Task prompt: Copy the material below line for line, without changing a single character.

Dataset entries:
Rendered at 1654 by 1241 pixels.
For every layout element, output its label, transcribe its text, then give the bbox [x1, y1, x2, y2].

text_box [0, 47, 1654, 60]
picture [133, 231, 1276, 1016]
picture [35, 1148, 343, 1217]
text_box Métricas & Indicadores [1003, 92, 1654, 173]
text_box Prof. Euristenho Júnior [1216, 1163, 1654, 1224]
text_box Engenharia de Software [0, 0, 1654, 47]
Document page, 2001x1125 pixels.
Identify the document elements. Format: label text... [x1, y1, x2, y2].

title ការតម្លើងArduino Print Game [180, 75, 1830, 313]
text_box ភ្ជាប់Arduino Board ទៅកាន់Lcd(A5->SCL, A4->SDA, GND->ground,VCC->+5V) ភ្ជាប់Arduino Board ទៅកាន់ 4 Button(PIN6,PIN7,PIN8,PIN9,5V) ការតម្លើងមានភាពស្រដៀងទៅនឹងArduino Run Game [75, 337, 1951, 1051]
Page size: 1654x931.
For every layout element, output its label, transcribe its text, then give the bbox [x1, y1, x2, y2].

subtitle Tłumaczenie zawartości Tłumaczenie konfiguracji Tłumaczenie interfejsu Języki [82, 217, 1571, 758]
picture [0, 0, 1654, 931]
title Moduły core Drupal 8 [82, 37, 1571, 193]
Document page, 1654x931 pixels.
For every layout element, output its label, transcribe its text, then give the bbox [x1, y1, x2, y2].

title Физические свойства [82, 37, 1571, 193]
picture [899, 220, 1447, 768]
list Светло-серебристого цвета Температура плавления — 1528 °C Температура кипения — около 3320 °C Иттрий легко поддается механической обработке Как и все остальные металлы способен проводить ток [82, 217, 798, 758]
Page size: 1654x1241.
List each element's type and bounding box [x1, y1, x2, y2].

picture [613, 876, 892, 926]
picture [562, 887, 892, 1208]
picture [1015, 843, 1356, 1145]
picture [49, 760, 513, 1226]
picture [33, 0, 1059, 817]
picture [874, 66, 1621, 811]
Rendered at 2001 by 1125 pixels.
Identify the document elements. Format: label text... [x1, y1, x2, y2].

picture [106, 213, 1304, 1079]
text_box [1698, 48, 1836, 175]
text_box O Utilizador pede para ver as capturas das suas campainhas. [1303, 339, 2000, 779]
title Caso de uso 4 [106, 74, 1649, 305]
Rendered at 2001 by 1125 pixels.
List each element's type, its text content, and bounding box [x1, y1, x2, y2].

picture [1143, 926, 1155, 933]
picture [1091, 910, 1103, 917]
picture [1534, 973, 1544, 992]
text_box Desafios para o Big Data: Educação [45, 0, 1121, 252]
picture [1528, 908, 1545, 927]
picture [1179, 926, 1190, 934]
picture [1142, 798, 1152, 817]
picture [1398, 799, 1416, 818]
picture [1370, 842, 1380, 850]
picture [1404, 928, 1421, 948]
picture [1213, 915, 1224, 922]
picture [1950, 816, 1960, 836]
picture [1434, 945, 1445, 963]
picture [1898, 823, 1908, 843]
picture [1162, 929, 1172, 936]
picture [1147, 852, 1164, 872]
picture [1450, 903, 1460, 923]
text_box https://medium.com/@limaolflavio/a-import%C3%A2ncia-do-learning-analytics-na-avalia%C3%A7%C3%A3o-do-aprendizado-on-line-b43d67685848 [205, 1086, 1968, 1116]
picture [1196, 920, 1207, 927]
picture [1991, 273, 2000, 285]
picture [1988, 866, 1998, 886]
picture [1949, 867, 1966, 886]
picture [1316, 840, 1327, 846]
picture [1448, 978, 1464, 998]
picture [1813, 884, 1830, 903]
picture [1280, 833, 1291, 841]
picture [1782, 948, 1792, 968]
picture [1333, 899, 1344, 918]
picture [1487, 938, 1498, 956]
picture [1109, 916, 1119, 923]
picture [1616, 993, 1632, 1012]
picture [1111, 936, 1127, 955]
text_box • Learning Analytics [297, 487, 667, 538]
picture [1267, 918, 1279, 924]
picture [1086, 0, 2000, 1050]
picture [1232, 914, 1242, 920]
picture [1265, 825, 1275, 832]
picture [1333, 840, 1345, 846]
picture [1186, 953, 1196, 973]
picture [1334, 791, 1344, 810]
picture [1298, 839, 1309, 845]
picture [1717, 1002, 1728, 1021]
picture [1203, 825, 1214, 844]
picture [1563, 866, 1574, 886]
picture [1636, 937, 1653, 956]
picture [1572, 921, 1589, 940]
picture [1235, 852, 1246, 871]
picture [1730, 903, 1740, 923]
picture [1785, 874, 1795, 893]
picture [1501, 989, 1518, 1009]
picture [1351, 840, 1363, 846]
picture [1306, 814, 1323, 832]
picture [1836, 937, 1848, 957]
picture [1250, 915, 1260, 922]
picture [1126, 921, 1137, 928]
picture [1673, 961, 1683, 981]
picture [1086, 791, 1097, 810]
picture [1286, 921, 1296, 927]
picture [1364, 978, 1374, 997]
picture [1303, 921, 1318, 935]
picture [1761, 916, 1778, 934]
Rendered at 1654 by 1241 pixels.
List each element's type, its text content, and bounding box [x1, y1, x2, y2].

Expected answer:
Rendered at 1654 by 1241 pixels.
For every layout element, output its label, transcribe its text, then give the bbox [x1, y1, x2, y2].

text_box [0, 47, 1654, 60]
picture [133, 231, 1276, 1016]
picture [35, 1148, 343, 1217]
text_box Métricas & Indicadores [1003, 92, 1654, 173]
text_box Prof. Euristenho Júnior [1216, 1163, 1654, 1224]
text_box Engenharia de Software [0, 0, 1654, 47]
Document page, 2001x1125 pixels.
Identify the document elements. Format: label text... [x1, y1, x2, y2].

title ការតម្លើងArduino Print Game [180, 75, 1830, 313]
text_box ភ្ជាប់Arduino Board ទៅកាន់Lcd(A5->SCL, A4->SDA, GND->ground,VCC->+5V) ភ្ជាប់Arduino Board ទៅកាន់ 4 Button(PIN6,PIN7,PIN8,PIN9,5V) ការតម្លើងមានភាពស្រដៀងទៅនឹងArduino Run Game [75, 337, 1951, 1051]
Page size: 1654x931.
For every layout element, output its label, transcribe its text, then give the bbox [x1, y1, x2, y2].

subtitle Tłumaczenie zawartości Tłumaczenie konfiguracji Tłumaczenie interfejsu Języki [82, 217, 1571, 758]
picture [0, 0, 1654, 931]
title Moduły core Drupal 8 [82, 37, 1571, 193]
Document page, 1654x931 pixels.
For every layout element, output its label, transcribe its text, then give the bbox [x1, y1, x2, y2].

title Физические свойства [82, 37, 1571, 193]
picture [899, 220, 1447, 768]
list Светло-серебристого цвета Температура плавления — 1528 °C Температура кипения — около 3320 °C Иттрий легко поддается механической обработке Как и все остальные металлы способен проводить ток [82, 217, 798, 758]
Page size: 1654x1241.
List each element's type and bounding box [x1, y1, x2, y2].

picture [613, 876, 892, 926]
picture [562, 887, 892, 1208]
picture [1015, 843, 1356, 1145]
picture [49, 760, 513, 1226]
picture [33, 0, 1059, 817]
picture [874, 66, 1621, 811]
Rendered at 2001 by 1125 pixels.
Identify the document elements. Format: label text... [x1, y1, x2, y2].

picture [106, 213, 1304, 1079]
text_box [1698, 48, 1836, 175]
text_box O Utilizador pede para ver as capturas das suas campainhas. [1303, 339, 2000, 779]
title Caso de uso 4 [106, 74, 1649, 305]
Rendered at 2001 by 1125 pixels.
List each element's type, its text content, and bounding box [x1, y1, x2, y2].

picture [1143, 926, 1155, 933]
picture [1091, 910, 1103, 917]
picture [1534, 973, 1544, 992]
text_box Desafios para o Big Data: Educação [45, 0, 1121, 252]
picture [1528, 908, 1545, 927]
picture [1179, 926, 1190, 934]
picture [1142, 798, 1152, 817]
picture [1398, 799, 1416, 818]
picture [1370, 842, 1380, 850]
picture [1404, 928, 1421, 948]
picture [1213, 915, 1224, 922]
picture [1950, 816, 1960, 836]
picture [1434, 945, 1445, 963]
picture [1898, 823, 1908, 843]
picture [1162, 929, 1172, 936]
picture [1147, 852, 1164, 872]
picture [1450, 903, 1460, 923]
text_box https://medium.com/@limaolflavio/a-import%C3%A2ncia-do-learning-analytics-na-avalia%C3%A7%C3%A3o-do-aprendizado-on-line-b43d67685848 [205, 1086, 1968, 1116]
picture [1196, 920, 1207, 927]
picture [1991, 273, 2000, 285]
picture [1988, 866, 1998, 886]
picture [1949, 867, 1966, 886]
picture [1316, 840, 1327, 846]
picture [1448, 978, 1464, 998]
picture [1813, 884, 1830, 903]
picture [1280, 833, 1291, 841]
picture [1782, 948, 1792, 968]
picture [1333, 899, 1344, 918]
picture [1487, 938, 1498, 956]
picture [1109, 916, 1119, 923]
picture [1616, 993, 1632, 1012]
picture [1111, 936, 1127, 955]
text_box • Learning Analytics [297, 487, 667, 538]
picture [1267, 918, 1279, 924]
picture [1086, 0, 2000, 1050]
picture [1232, 914, 1242, 920]
picture [1265, 825, 1275, 832]
picture [1333, 840, 1345, 846]
picture [1186, 953, 1196, 973]
picture [1334, 791, 1344, 810]
picture [1298, 839, 1309, 845]
picture [1717, 1002, 1728, 1021]
picture [1203, 825, 1214, 844]
picture [1563, 866, 1574, 886]
picture [1636, 937, 1653, 956]
picture [1572, 921, 1589, 940]
picture [1235, 852, 1246, 871]
picture [1730, 903, 1740, 923]
picture [1785, 874, 1795, 893]
picture [1501, 989, 1518, 1009]
picture [1351, 840, 1363, 846]
picture [1306, 814, 1323, 832]
picture [1836, 937, 1848, 957]
picture [1250, 915, 1260, 922]
picture [1126, 921, 1137, 928]
picture [1673, 961, 1683, 981]
picture [1086, 791, 1097, 810]
picture [1286, 921, 1296, 927]
picture [1364, 978, 1374, 997]
picture [1303, 921, 1318, 935]
picture [1761, 916, 1778, 934]
Rendered at 1654 by 1241 pixels.
List each element's type, its text content, and bounding box [x1, y1, x2, y2].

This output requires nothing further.